El imposible perdón
Por Rogelio Laguna
Ilustración: Alejandra Acosta
I
El perdón en nuestra sociedad es una obligación. De la política a la religión, pasando por la psicología, toda la cultura nos recuerda frecuentemente las ventajas de perdonar frente al infierno que vive quien no perdona. Quien no perdona, nos dicen, se ve a sí mismo atado a una serie de sucesos que lo afectan día a tras día, de los cuales le es imposible salir y pasar la página. Habrá que perdonar aquello que no puede ser restituido, lo irremediable, todo lo que ya no puede ser recuperado por la venganza. Porque la venganza también está prohibida.
Y si por todas partes nos advierten de la importancia del perdón es porque seguramente es cierto que sin él no podríamos vivir juntos. No somos como dioses, los errores de uno terminarán por afectar a otro, y lo mejor que podemos hacer es respirar hondo para seguir. Perdonamos a quien nos empuja en el metro, los golpes que nos dio un primo o hermano en la infancia, perdonamos nuestros propios errores; terminamos por perdonar lo imperdonable cuando creemos que no tenemos de otra. Porque esto permite seguir, concentrarse en lo nuevo, cerrar la puerta a peleas eternas que no traerán nada bueno, aunque no sea lo justo.
De los filósofos que han teorizado sobre el problema del perdón tal vez el más destacado sea Friedrich Nietzsche. El filósofo germano dedica diversos pasajes de su obra para abordar dicha cuestión. Tema que aparece de una forma doble en su obra, ya que observa acertadamente en La genealogía de la moral (1887) que el perdón es uno de los modos en que la civilización ha domesticado al ser humano y adormecido sus instintos, es la manera en que los regímenes se han instalado y a partir de los cuales se ha construido una cultura de la culpa, donde unos tienen la facultad de perdonar a otros. No sólo se trata de perdonar, sino de vivir buscando ser perdonado por una culpa primigenia instalada en nosotros para sentirnos deudores. El pecado original, la diferencia sexual, los estereotipos económicos, raciales o corporales a los que no podemos ajustarnos porque somos diferentes: he ahí los lugares donde frecuentemente se instala el sentimiento de culpa por el que deseamos ser perdonados y alrededor del cual obedecemos en pos de una redención fantasmal.

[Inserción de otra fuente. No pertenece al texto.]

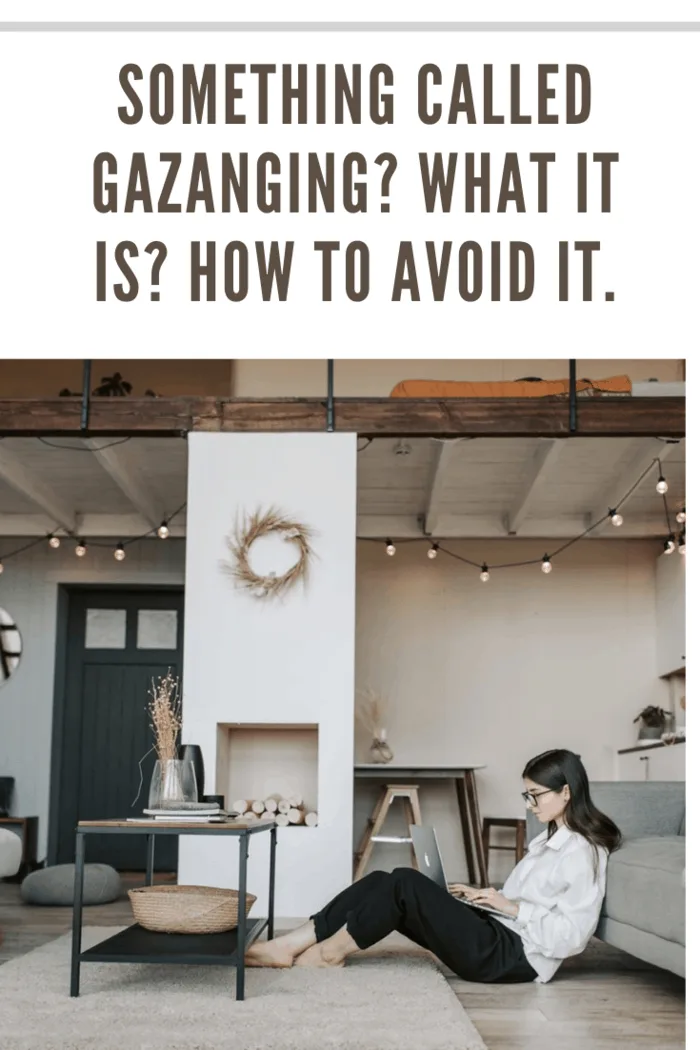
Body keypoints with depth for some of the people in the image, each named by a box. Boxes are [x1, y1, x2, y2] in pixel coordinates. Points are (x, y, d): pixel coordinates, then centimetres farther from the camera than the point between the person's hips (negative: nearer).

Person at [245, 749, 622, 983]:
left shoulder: (583, 852, -11)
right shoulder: (550, 839, 19)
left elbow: (570, 935, -19)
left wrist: (511, 907, -14)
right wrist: (486, 897, 8)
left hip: (515, 956, -9)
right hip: (498, 937, 9)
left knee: (404, 883, -20)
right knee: (384, 881, -6)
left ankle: (333, 950, -5)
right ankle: (289, 946, -10)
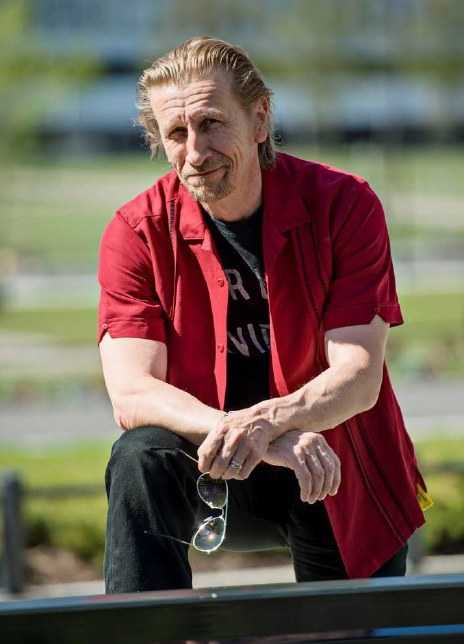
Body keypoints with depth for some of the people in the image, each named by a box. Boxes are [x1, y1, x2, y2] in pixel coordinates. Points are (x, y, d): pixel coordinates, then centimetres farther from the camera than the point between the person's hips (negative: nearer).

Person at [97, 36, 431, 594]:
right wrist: (277, 443, -37)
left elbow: (359, 377, -18)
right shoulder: (138, 232, -11)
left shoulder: (343, 204, -12)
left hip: (342, 484, 1)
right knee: (141, 457, -29)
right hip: (213, 474, -1)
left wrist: (264, 421, -40)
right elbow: (131, 394, -22)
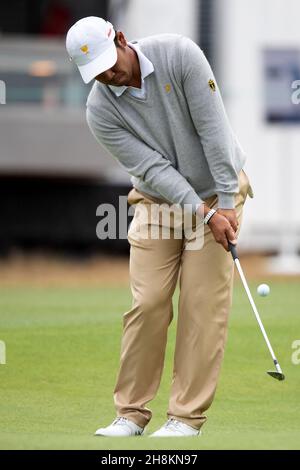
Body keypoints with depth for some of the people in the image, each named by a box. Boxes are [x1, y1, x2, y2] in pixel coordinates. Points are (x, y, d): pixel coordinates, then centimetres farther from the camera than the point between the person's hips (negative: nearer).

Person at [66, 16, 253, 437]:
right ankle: (131, 414, 3)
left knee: (204, 304, -7)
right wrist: (204, 214, -28)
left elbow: (213, 128, -21)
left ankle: (187, 415, -4)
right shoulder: (101, 110, -16)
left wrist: (226, 202, -23)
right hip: (159, 199, 2)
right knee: (147, 303, -6)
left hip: (218, 191, -2)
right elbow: (153, 168, -19)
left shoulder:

A este perdón, que nos hace perder potencia y que nos somete a un poder sin rostro, Nietzsche contrasta un segundo tipo de perdón que nace no de la tristeza sino de la abundancia, de la posibilidad de afirmar la vida a pesar de la pérdida y el fracaso. Este perdón, descrito por el pensador en su Zaratustra (1883), es expresión del amor a la vida, que se acepta en su aspereza, en su movimiento implacable, que nos quita con una ola inesperada las conchas que hemos juntado a la orilla del mar y nos hace llorar como a unos niños. Nietzsche nos recuerda que, sin embargo, estos niños pronto volverán a reír cuando el mar les traiga nuevas y maravillosas conchas.
II
Para mí, “perdonar” es una palabra vacía, una acción imposible. No me malinterpreten, no quiero decir con esto que sea partidario del rencor y de mantener en la memoria aquello que nos ha herido. Cuando digo que es imposible me refiero a que en mi vida el perdón siempre ha ido más bien de la mano del olvido. No lo he vivido como una decisión voluntaria frente a algo que hiere realmente, frente a algo que, como dice Nietzsche, sigue quemando en la memoria, sino más bien como su disolución en el tiempo. Por más que lo piense me parece imposible perdonar aquello en lo que seguimos consumiéndonos, aquello que tan fuertemente nos mantiene despiertos sin permitirnos el sosiego.
Es fácil perdonar aquello que en realidad poco importa, que puede ser fácilmente reparado, repuesto, pero cómo perdonar a quien nos ha roto el corazón, cómo perdonar el paso del tiempo frente al que somos inermes, cómo perdonar un silencio o una palabra que se ha colado profundamente en nosotros o una vuelta del destino de la que nadie es culpable pero que nos ha quitado la calma. La voluntad parece no bastar. Sólo un tiempo indefinido podría venir en nuestra ayuda.
Cada día que pasa creo que Nietzsche tiene razón y que el perdón se trata de aceptar la vida, de dejar que en ella acontezca lo inevitable y seguir amando. Aceptar que no se tiene el control del tiempo ni del dolor. El mundo, a pesar de todo, está frente a nosotros.